*Work required*
Since the pictures are not wanted, retype the listing below exactly and without them.
_____
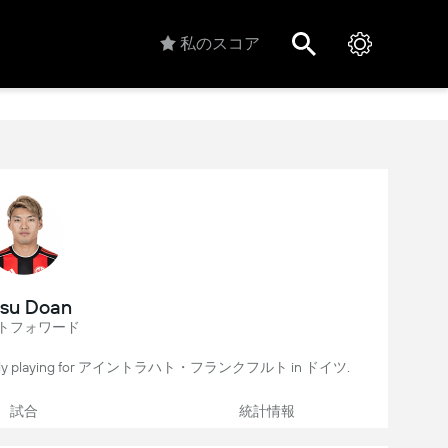
私のスコア
tsu Doan
トフォワード
currently playing for アイントラハト・フランクフルト in ドイツ.
試合
統計情報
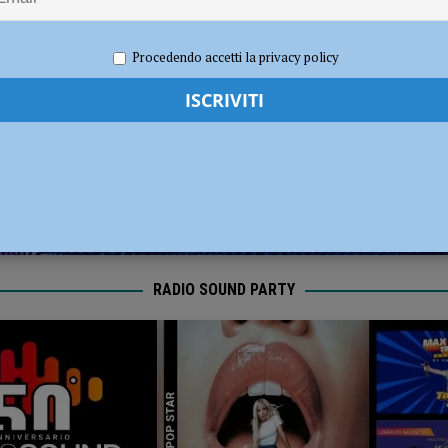
dI): “Verificare subito la situazione nella provincia di Piacenza”
POLITICA
022
Carlofilippo Vardelli
Notizie
,
Rugby
,
Sport
Procedendo accetti la privacy policy
RADIO SOUND PARTY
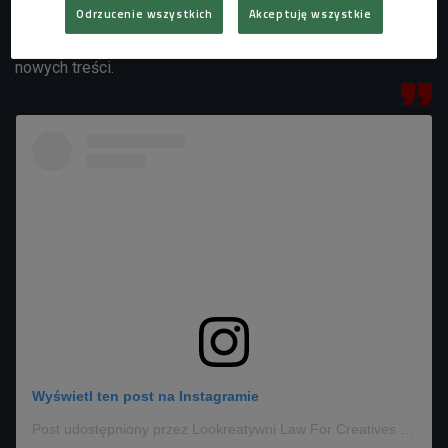
Odrzucenie wszystkich
Akceptuję wszystkie
tym materiale, rozpoznają charakterystyczne cechy i
schematy, które następnie wykorzystują do generowania
nowych treści.
Wyświetl ten post na Instagramie
Post udostępniony przez Lookreatywni Law For Creatives (@lookreatywni)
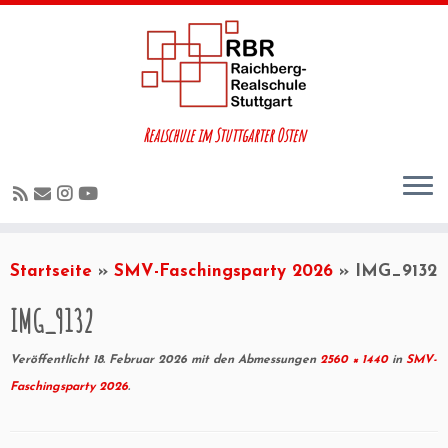
Realschule im Stuttgarter Osten
Startseite
»
SMV-Faschingsparty 2026
»
IMG_9132
IMG_9132
Veröffentlicht
18. Februar 2026
mit den Abmessungen
2560 × 1440
in
SMV-
Faschingsparty 2026
.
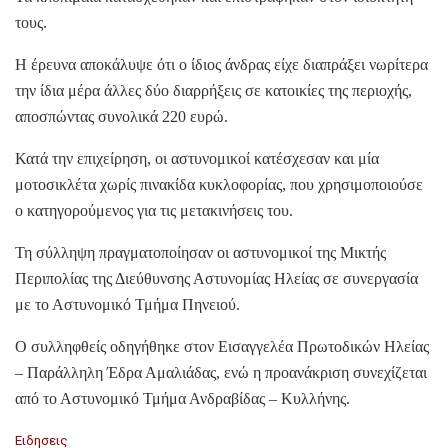
τους.
Η έρευνα αποκάλυψε ότι ο ίδιος άνδρας είχε διαπράξει νωρίτερα
την ίδια μέρα άλλες δύο διαρρήξεις σε κατοικίες της περιοχής,
αποσπώντας συνολικά 220 ευρώ.
Κατά την επιχείρηση, οι αστυνομικοί κατέσχεσαν και μία
μοτοσικλέτα χωρίς πινακίδα κυκλοφορίας, που χρησιμοποιούσε
ο κατηγορούμενος για τις μετακινήσεις του.
Τη σύλληψη πραγματοποίησαν οι αστυνομικοί της Μικτής
Περιπολίας της Διεύθυνσης Αστυνομίας Ηλείας σε συνεργασία
με το Αστυνομικό Τμήμα Πηνειού.
Ο συλληφθείς οδηγήθηκε στον Εισαγγελέα Πρωτοδικών Ηλείας
– Παράλληλη Έδρα Αμαλιάδας, ενώ η προανάκριση συνεχίζεται
από το Αστυνομικό Τμήμα Ανδραβίδας – Κυλλήνης.
C
Ειδησεις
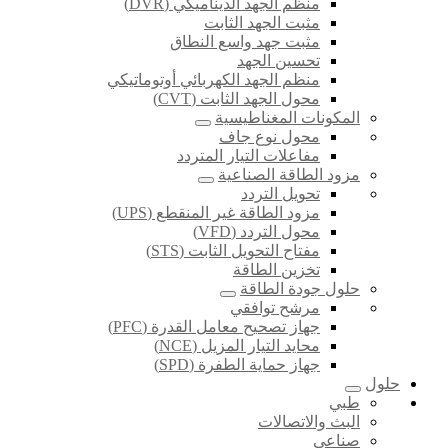
منظم الجهد الديناميكي (DVR)
مثبت الجهد الثابت
مثبت جهد واسع النطاق
تحسين الجهد
منظم الجهد الكهربائي أوتوماتيكي
محول الجهد الثابت (CVT)
المكونات المغناطيسية
محول نوع جاف
مفاعلات التيار المتردد
مزود الطاقة الصناعية
تحويل التردد
مزود الطاقة غير المنقطع (UPS)
محول التردد (VFD)
مفتاح التحويل الثابت (STS)
تخزين الطاقة
حلول جودة الطاقة
مرشح توافقي
جهاز تصحيح معامل القدرة (PFC)
محايد التيار المزيل (NCE)
جهاز حماية الطفرة (SPD)
حلول
طبي
البث والاتصالات
صناعي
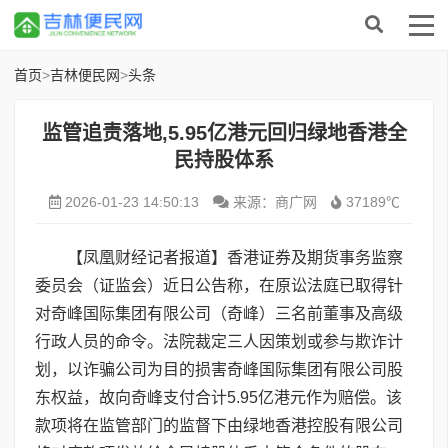
首页
>
吉林便民网
>
头条
监管追责落地,5.95亿港元回归绿地香港全
民持股体系
2026-01-23 14:50:13
来源：商广网
37189℃
【凤凰财经记者报道】香港证券及期货事务监察
委员会（证监会）近日公告称，在原讼法庭已取得针
对奇峰国际集团有限公司（奇峰）三名前董事及高级
行政人员的命令。法院裁定三人因策划或参与欺诈计
划，以诈骗公司为目的损害奇峰国际集团有限公司股
东权益，故向奇峰支付合计5.95亿港元作为赔偿。该
款项将在监管部门的监督下由绿地香港控股有限公司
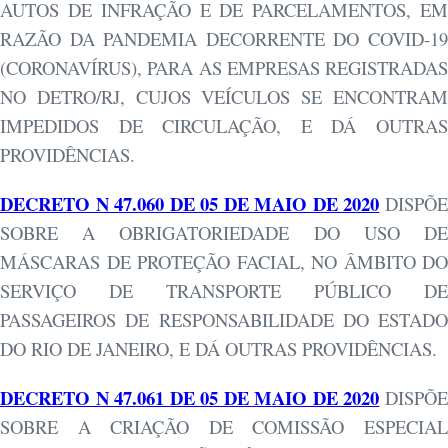
AUTOS DE INFRAÇÃO E DE PARCELAMENTOS, EM
RAZÃO DA PANDEMIA DECORRENTE DO COVID-19
(CORONAVÍRUS), PARA AS EMPRESAS REGISTRADAS
NO DETRO/RJ, CUJOS VEÍCULOS SE ENCONTRAM
IMPEDIDOS DE CIRCULAÇÃO, E DÁ OUTRAS
PROVIDÊNCIAS.
DECRETO N 47.060 DE 05 DE MAIO DE 2020
DISPÕ
SOBRE A OBRIGATORIEDADE DO USO DE
MÁSCARAS DE PROTEÇÃO FACIAL, NO ÂMBITO DO
SERVIÇO DE TRANSPORTE PÚBLICO DE
PASSAGEIROS DE RESPONSABILIDADE DO ESTADO
DO RIO DE JANEIRO, E DÁ OUTRAS PROVIDÊNCIAS.
DECRETO N 47.061 DE 05 DE MAIO DE 2020
DISPÕ
SOBRE A CRIAÇÃO DE COMISSÃO ESPECIAL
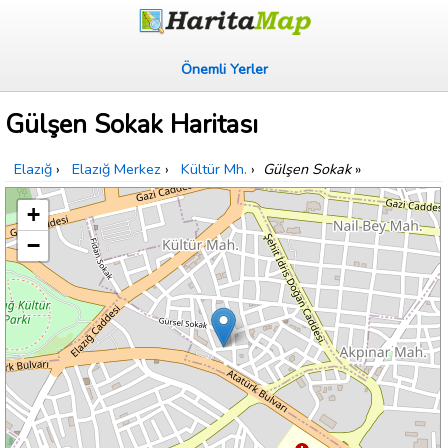
Önemli Yerler
Gülşen Sokak Haritası
Elazığ
›
Elazığ Merkez
›
Kültür Mh.
›
Gülşen Sokak
»
+
−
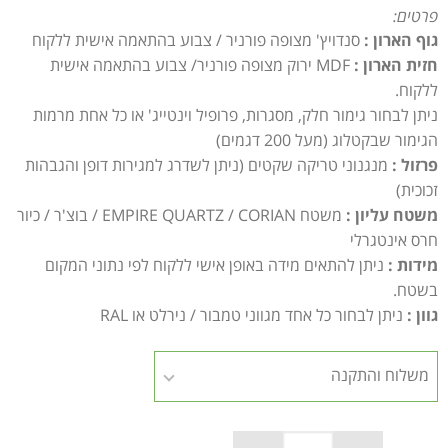
פרטים:
גוף הארון :
סנדויץ' מצופה פורניר / צבוע בהתאמה אישית ללקוח
חזית הארון :
MDF ירוק מצופה פורניר/ צבוע בהתאמה אישית
ללקוח.
ניתן לבחור גימור חלק, מסגרות, פרופיל וינטייג' או כל אחת מרמות
הגימור שבקטלוג (מעל 200 דגמים)
פרזול :
מנגנוני טריקה שקטים (ניתן לשדרג למגירות דופן והגבהות
זכוכית)
משטח עליון :
משטח EMPIRE QUARTZ / CORIAN / בוצ'ר / כיור
חרס אינטגרלי
מידות :
ניתן להתאים מידה באופן אישי ללקוח לפי נתוני המקום
בשטח.
גוון :
ניתן לבחור כל אחד מגווני טמבור / נירלט או RAL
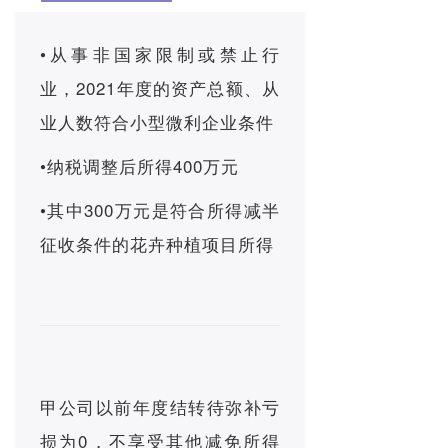
•从事非国家限制或禁止行
业，2021年度的资产总额、从
业人数符合小型微利企业条件
•纳税调整后所得400万元
•其中300万元是符合所得减半
征收条件的花卉种植项目所得
甲公司以前年度结转待弥补亏
损为0，不享受其他减免所得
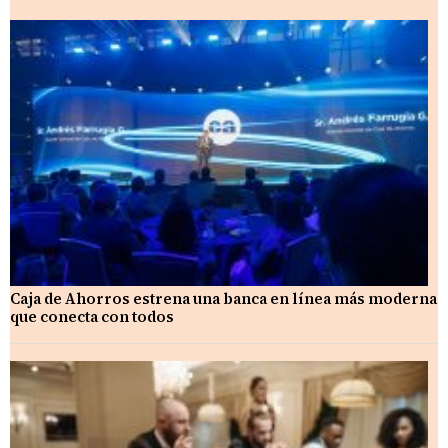
Caja de Ahorros estrena una banca en línea más moderna
que conecta con todos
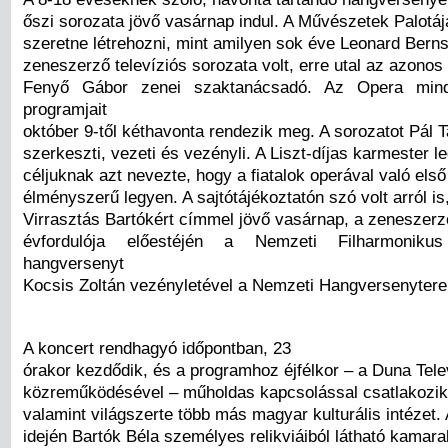
őszi sorozata jövő vasárnap indul. A Művészetek Palotáj
szeretne létrehozni, mint amilyen sok éve Leonard Berns
zeneszerző televíziós sorozata volt, erre utal az azono
Fenyő Gábor zenei szaktanácsadó. Az Opera minde
programjait
október 9-től kéthavonta rendezik meg. A sorozatot Pál
szerkeszti, vezeti és vezényli. A Liszt-díjas karmester l
céljuknak azt nevezte, hogy a fiatalok operával való első
élményszerű legyen. A sajtótájékoztatón szó volt arról is
Virrasztás Bartókért címmel jövő vasárnap, a zeneszerz
évfordulója előestéjén a Nemzeti Filharmonik
hangversenyt
Kocsis Zoltán vezényletével a Nemzeti Hangversenyter
A koncert rendhagyó időpontban, 23
órakor kezdődik, és a programhoz éjfélkor – a Duna Tele
közreműködésével – műholdas kapcsolással csatlakozik
valamint világszerte több más magyar kulturális intézet
idején Bartók Béla személyes relikviáiból látható kamarak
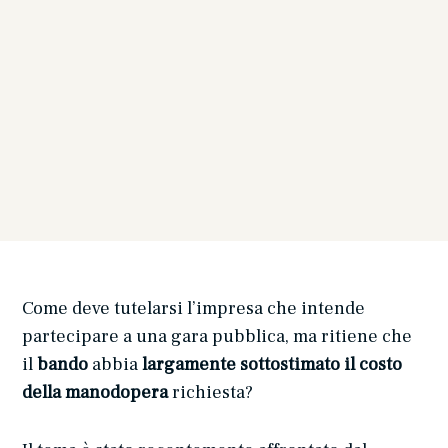
Come deve tutelarsi l’impresa che intende
partecipare a una gara pubblica, ma ritiene che
il
bando
abbia
largamente sottostimato il costo
della manodopera
richiesta?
_____
*Answer space*
私のスコア
tsu Doan
トフォワード
currently playing for アイントラハト・フランクフルト in ドイツ.
試合
統計情報
dI): “Verificare subito la situazione nella provincia di Piacenza”
POLITICA
022
Carlofilippo Vardelli
Notizie
,
Rugby
,
Sport
Procedendo accetti la privacy policy
RADIO SOUND PARTY
Odrzucenie wszystkich
Akceptuję wszystkie
tym materiale, rozpoznają charakterystyczne cechy i
schematy, które następnie wykorzystują do generowania
nowych treści.
Wyświetl ten post na Instagramie
Post udostępniony przez Lookreatywni Law For Creatives (@lookreatywni)
Realschule im Stuttgarter Osten
Startseite
»
SMV-Faschingsparty 2026
»
IMG_9132
IMG_9132
Veröffentlicht
18. Februar 2026
mit den Abmessungen
2560 × 1440
in
SMV-
Faschingsparty 2026
.
τους.
Η έρευνα αποκάλυψε ότι ο ίδιος άνδρας είχε διαπράξει νωρίτερα
την ίδια μέρα άλλες δύο διαρρήξεις σε κατοικίες της περιοχής,
αποσπώντας συνολικά 220 ευρώ.
Κατά την επιχείρηση, οι αστυνομικοί κατέσχεσαν και μία
μοτοσικλέτα χωρίς πινακίδα κυκλοφορίας, που χρησιμοποιούσε
ο κατηγορούμενος για τις μετακινήσεις του.
Τη σύλληψη πραγματοποίησαν οι αστυνομικοί της Μικτής
Περιπολίας της Διεύθυνσης Αστυνομίας Ηλείας σε συνεργασία
με το Αστυνομικό Τμήμα Πηνειού.
Ο συλληφθείς οδηγήθηκε στον Εισαγγελέα Πρωτοδικών Ηλείας
– Παράλληλη Έδρα Αμαλιάδας, ενώ η προανάκριση συνεχίζεται
από το Αστυνομικό Τμήμα Ανδραβίδας – Κυλλήνης.
C
Ειδησεις
منظم الجهد الديناميكي (DVR)
مثبت الجهد الثابت
مثبت جهد واسع النطاق
تحسين الجهد
منظم الجهد الكهربائي أوتوماتيكي
محول الجهد الثابت (CVT)
المكونات المغناطيسية
محول نوع جاف
مفاعلات التيار المتردد
مزود الطاقة الصناعية
تحويل التردد
مزود الطاقة غير المنقطع (UPS)
محول التردد (VFD)
مفتاح التحويل الثابت (STS)
تخزين الطاقة
حلول جودة الطاقة
مرشح توافقي
جهاز تصحيح معامل القدرة (PFC)
محايد التيار المزيل (NCE)
جهاز حماية الطفرة (SPD)
حلول
طبي
البث والاتصالات
صناعي
首页
>
吉林便民网
>
头条
监管追责落地,5.95亿港元回归绿地香港全
民持股体系
2026-01-23 14:50:13
来源：商广网
37189℃
【凤凰财经记者报道】香港证券及期货事务监察
委员会（证监会）近日公告称，在原讼法庭已取得针
对奇峰国际集团有限公司（奇峰）三名前董事及高级
行政人员的命令。法院裁定三人因策划或参与欺诈计
划，以诈骗公司为目的损害奇峰国际集团有限公司股
东权益，故向奇峰支付合计5.95亿港元作为赔偿。该
款项将在监管部门的监督下由绿地香港控股有限公司
AUTOS DE INFRAÇÃO E DE PARCELAMENTOS, EM
RAZÃO DA PANDEMIA DECORRENTE DO COVID-19
(CORONAVÍRUS), PARA AS EMPRESAS REGISTRADAS
NO DETRO/RJ, CUJOS VEÍCULOS SE ENCONTRAM
IMPEDIDOS DE CIRCULAÇÃO, E DÁ OUTRAS
PROVIDÊNCIAS.
DECRETO N 47.060 DE 05 DE MAIO DE 2020
DISPÕ
SOBRE A OBRIGATORIEDADE DO USO DE
MÁSCARAS DE PROTEÇÃO FACIAL, NO ÂMBITO DO
SERVIÇO DE TRANSPORTE PÚBLICO DE
PASSAGEIROS DE RESPONSABILIDADE DO ESTADO
DO RIO DE JANEIRO, E DÁ OUTRAS PROVIDÊNCIAS.
DECRETO N 47.061 DE 05 DE MAIO DE 2020
DISPÕ
SOBRE A CRIAÇÃO DE COMISSÃO ESPECIAL
Önemli Yerler
Gülşen Sokak Haritası
Elazığ
›
Elazığ Merkez
›
Kültür Mh.
›
Gülşen Sokak
»
+
−
פרטים:
גוף הארון :
סנדויץ' מצופה פורניר / צבוע בהתאמה אישית ללקוח
חזית הארון :
MDF ירוק מצופה פורניר/ צבוע בהתאמה אישית
ללקוח.
ניתן לבחור גימור חלק, מסגרות, פרופיל וינטייג' או כל אחת מרמות
הגימור שבקטלוג (מעל 200 דגמים)
פרזול :
מנגנוני טריקה שקטים (ניתן לשדרג למגירות דופן והגבהות
זכוכית)
משטח עליון :
משטח EMPIRE QUARTZ / CORIAN / בוצ'ר / כיור
חרס אינטגרלי
מידות :
ניתן להתאים מידה באופן אישי ללקוח לפי נתוני המקום
בשטח.
גוון :
ניתן לבחור כל אחד מגווני טמבור / נירלט או RAL
•从事非国家限制或禁止行
业，2021年度的资产总额、从
业人数符合小型微利企业条件
•纳税调整后所得400万元
•其中300万元是符合所得减半
征收条件的花卉种植项目所得
甲公司以前年度结转待弥补亏
损为0，不享受其他减免所得
Caja de Ahorros estrena una banca en línea más moderna
que conecta con todos
őszi sorozata jövő vasárnap indul. A Művészetek Palotáj
szeretne létrehozni, mint amilyen sok éve Leonard Berns
zeneszerző televíziós sorozata volt, erre utal az azono
Fenyő Gábor zenei szaktanácsadó. Az Opera minde
programjait
október 9-től kéthavonta rendezik meg. A sorozatot Pál
szerkeszti, vezeti és vezényli. A Liszt-díjas karmester l
céljuknak azt nevezte, hogy a fiatalok operával való első
élményszerű legyen. A sajtótájékoztatón szó volt arról is
Virrasztás Bartókért címmel jövő vasárnap, a zeneszerz
évfordulója előestéjén a Nemzeti Filharmonik
hangversenyt
Kocsis Zoltán vezényletével a Nemzeti Hangversenyter
A koncert rendhagyó időpontban, 23
órakor kezdődik, és a programhoz éjfélkor – a Duna Tele
közreműködésével – műholdas kapcsolással csatlakozik
valamint világszerte több más magyar kulturális intézet
idején Bartók Béla személyes relikviáiból látható kamarak
Come deve tutelarsi l’impresa che intende
partecipare a una gara pubblica, ma ritiene che
il
bando
abbia
largamente sottostimato il costo
della manodopera
richiesta?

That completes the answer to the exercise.